# Holcoglossum and Renanthera



## Brave heart (Mar 18, 2010)

Here are some photos of my Holcoglossum and Renanthera collection. 
The flower pictures are from the last few months.

*Holcoglossum amesianum*




*Holcoglossum kimballianum*




*Holcoglossum subolifolium*




*Holcoglossum wangii*




*Renanthera citrina*




*Renanthera imschootiana x monachica*




*Renanthera monachica*




*Renanthera philippinensis*




*Renanthera storiei*




*Renanthopsis Mildred Jameson 'Bonsall' HCC/AOS*


----------



## JeanLux (Mar 18, 2010)

wow, least to say is that you have a Very Interesting collection!!!! I esp. like Ren. citrina !!! Jean

(I also have a monachica in bloom, but not as nice as your's)


----------



## likespaphs (Mar 18, 2010)

neato!


----------



## NYEric (Mar 18, 2010)

Wow. nice stuff! :drool:


----------



## SlipperFan (Mar 18, 2010)

Great collection! I love the Renantheras, especially.


----------



## Mrs. Paph (Mar 18, 2010)

Very nice! I'm not very familiar with these - could you give a quick overview of what conditions you give them? They really seem to be thriving and blooming well for you!


----------



## KyushuCalanthe (Mar 18, 2010)

Great stuff! I'm especially loving the H. kimballianum and R. storei.


----------



## goldenrose (Mar 21, 2010)

Mrs. Paph said:


> Very nice! ... - could you give a quick overview of what conditions you give them? They really seem to be thriving and blooming well for you!

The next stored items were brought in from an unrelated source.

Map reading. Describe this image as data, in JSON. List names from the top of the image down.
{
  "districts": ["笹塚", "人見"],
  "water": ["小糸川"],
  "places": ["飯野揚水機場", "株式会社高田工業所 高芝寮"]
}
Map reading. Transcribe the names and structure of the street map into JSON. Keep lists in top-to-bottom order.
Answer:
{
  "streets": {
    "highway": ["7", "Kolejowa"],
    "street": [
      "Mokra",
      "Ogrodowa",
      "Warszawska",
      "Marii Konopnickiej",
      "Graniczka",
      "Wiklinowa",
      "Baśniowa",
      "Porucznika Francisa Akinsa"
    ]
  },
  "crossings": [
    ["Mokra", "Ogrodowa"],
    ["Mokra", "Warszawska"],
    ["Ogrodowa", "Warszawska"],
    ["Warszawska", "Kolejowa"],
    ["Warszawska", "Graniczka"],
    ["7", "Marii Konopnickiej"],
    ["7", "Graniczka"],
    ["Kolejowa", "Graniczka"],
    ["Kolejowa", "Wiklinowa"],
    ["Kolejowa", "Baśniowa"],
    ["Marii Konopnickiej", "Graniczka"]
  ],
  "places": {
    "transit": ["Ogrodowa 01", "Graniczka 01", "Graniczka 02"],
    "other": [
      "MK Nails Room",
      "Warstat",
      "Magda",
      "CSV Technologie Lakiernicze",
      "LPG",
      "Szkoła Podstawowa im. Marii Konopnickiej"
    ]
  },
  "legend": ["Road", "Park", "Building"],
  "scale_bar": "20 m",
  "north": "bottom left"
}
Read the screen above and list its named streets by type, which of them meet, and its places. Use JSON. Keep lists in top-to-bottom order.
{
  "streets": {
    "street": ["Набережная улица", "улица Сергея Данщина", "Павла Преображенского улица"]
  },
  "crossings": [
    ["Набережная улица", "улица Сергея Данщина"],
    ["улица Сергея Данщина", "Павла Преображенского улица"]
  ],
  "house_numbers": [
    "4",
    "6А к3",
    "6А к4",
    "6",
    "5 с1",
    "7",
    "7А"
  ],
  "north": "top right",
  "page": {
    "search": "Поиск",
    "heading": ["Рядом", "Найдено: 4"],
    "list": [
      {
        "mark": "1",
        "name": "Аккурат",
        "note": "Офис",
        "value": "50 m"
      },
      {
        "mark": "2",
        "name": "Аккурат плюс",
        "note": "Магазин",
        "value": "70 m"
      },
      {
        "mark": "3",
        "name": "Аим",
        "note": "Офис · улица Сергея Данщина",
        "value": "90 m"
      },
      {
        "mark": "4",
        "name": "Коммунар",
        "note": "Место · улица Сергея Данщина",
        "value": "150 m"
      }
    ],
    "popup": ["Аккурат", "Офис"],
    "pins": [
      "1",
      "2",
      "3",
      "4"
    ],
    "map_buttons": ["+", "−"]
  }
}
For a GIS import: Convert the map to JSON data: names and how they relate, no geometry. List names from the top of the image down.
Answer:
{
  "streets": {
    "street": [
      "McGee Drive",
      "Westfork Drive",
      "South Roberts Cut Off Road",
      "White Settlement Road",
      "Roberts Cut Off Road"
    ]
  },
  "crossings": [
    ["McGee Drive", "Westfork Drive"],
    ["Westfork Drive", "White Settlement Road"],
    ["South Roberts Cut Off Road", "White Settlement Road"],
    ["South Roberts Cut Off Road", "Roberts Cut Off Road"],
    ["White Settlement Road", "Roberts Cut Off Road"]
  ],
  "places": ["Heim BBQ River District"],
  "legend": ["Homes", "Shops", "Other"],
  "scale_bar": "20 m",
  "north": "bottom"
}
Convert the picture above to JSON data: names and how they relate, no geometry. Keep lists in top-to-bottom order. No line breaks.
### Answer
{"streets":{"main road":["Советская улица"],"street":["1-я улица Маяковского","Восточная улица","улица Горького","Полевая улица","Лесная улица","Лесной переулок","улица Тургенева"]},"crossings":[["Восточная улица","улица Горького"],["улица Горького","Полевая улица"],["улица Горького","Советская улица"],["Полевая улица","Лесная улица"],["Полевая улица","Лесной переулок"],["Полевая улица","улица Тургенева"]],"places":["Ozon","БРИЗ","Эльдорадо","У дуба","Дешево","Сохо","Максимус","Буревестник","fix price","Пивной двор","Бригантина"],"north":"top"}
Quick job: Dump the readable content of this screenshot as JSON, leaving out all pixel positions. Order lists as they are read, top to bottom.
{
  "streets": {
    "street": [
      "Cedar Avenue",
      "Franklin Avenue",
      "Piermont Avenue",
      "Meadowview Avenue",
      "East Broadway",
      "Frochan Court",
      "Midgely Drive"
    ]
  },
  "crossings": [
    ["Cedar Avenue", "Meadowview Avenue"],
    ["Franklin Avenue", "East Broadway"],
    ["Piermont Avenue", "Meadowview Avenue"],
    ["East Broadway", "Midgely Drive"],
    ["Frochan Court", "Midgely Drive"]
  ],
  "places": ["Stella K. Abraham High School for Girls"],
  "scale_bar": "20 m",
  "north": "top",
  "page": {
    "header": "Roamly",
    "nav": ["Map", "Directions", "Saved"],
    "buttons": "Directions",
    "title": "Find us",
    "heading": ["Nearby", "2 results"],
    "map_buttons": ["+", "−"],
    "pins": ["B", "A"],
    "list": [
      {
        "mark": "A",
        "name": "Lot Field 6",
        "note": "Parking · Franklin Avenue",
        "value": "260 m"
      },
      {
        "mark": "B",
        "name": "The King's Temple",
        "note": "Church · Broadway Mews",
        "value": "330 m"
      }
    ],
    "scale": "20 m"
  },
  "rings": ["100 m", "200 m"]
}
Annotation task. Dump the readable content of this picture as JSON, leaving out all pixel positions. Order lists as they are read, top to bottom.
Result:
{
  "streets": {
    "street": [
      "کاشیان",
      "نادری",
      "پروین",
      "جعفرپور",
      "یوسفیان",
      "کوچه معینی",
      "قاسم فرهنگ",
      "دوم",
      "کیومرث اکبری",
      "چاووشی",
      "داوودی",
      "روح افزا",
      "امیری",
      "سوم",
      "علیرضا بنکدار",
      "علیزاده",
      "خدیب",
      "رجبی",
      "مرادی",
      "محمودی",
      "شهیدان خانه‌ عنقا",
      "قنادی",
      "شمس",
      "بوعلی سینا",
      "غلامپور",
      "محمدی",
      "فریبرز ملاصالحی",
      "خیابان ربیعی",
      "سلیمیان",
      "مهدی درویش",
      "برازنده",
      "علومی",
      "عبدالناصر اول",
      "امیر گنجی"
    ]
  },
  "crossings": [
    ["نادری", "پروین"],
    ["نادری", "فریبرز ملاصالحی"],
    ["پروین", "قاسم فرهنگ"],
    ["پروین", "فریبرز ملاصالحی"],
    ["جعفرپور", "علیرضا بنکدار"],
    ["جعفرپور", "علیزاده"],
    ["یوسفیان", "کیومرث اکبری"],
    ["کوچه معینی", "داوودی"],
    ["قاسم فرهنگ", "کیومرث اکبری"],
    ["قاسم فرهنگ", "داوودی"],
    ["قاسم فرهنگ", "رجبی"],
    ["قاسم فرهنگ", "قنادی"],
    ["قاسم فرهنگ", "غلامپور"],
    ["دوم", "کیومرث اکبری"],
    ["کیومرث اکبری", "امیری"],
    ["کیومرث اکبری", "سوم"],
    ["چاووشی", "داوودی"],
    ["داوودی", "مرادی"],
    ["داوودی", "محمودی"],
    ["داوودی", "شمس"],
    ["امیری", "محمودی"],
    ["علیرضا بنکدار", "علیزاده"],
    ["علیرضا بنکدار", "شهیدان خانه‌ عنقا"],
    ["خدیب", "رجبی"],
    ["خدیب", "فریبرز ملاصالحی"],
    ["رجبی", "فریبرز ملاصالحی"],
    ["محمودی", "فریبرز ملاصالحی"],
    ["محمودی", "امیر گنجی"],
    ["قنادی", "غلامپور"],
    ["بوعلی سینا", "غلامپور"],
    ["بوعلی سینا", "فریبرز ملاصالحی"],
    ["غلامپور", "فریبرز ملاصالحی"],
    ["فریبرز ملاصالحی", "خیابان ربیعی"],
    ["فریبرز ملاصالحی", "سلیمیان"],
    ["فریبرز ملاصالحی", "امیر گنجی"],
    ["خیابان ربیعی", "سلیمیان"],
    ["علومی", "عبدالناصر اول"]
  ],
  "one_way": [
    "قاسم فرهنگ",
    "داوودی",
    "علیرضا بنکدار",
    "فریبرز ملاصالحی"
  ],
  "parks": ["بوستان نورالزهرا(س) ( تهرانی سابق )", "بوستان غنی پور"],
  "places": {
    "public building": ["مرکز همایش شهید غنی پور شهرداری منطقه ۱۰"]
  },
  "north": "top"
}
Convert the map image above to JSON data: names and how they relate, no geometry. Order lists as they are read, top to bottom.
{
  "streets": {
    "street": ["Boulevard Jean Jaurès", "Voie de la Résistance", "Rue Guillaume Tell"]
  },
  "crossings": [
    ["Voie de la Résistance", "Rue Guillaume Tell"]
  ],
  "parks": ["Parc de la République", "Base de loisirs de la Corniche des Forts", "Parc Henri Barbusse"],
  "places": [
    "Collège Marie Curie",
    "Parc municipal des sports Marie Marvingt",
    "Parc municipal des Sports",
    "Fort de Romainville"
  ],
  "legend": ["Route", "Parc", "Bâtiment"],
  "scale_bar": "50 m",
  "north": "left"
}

:clap::clap: Yes please do! 
Wish I had more space- love the renanthera!
I like that first Holcoglossum, what's the plant size like? looks like it's mounted?


----------



## Brave heart (Mar 22, 2010)

Mrs. Paph said:


> Very nice! I'm not very familiar with these - could you give a quick overview of what conditions you give them? They really seem to be thriving and blooming well for you!



Hi All,

I like to give information, as I cultivate my orchids.
All my orchids are kept at my flat on the windowsill. Currently I have approximately 400 plants, of which about 200 Paphiopedilum.
My vandeen are partially containerized bare root but also in very coarse pine bark. 
The advantage of pot in a rough pine bark is that I only need watering 3x a week. 
The bare-rooted plants are sprayed daily. 
For watering, I use softened and desalinated water that I have with fertilizer (20-20-20) on 200μS reprocess.
My Holcoglossum are all mounted and watered daily.
My Renan theras are all potted in coarse pine bark and are watered 3x a week.
In winter, all plants received additional light with HQI lamps.
In summer, many of my plants outside in the garden.

This is really anything I do with my orchids.

I will make in the next few days some photos of my window sills and from the mounted plants and show them to you.

Please excuse my bad English.


----------



## SlipperFan (Mar 22, 2010)

No need to apologize, Werner. Your explanations are clear. Thanks for the cultural info.


----------



## paphioboy (Mar 23, 2010)

wow.. You must be the only person in the world to collect Holcoglossums..  they're quite rare as it is..


----------



## goldenrose (Mar 24, 2010)

Saw one at the show this weekend, don't think it was one of these species but I remember it caught my eye & I liked it!


----------



## wonderlen3000 (Mar 25, 2010)

Brave heart said:


> Hi All,
> 
> I like to give information, as I cultivate my orchids.
> All my orchids are kept at my flat on the windowsill. Currently I have approximately 400 plants, of which about 200 Paphiopedilum.
> ...



Wow great job. How can you bloom Holcoglossum in windowsill?? They are cool grower right?? Unless your are Eskimo. lol I already killed amesiana, kimballina and subulifolium. Yet to try wangii (which said was supposed to be the warmest growing one), afraid i might kill it too. 

I love all your renanthera. Got citirna and monachica in bloom. Did phillipenensii get very tall??


----------



## biothanasis (Mar 26, 2010)

I love the Holcoglossums and the Rentanthera citrina!!!!! Wish I had the conditions to grow them!!!!


----------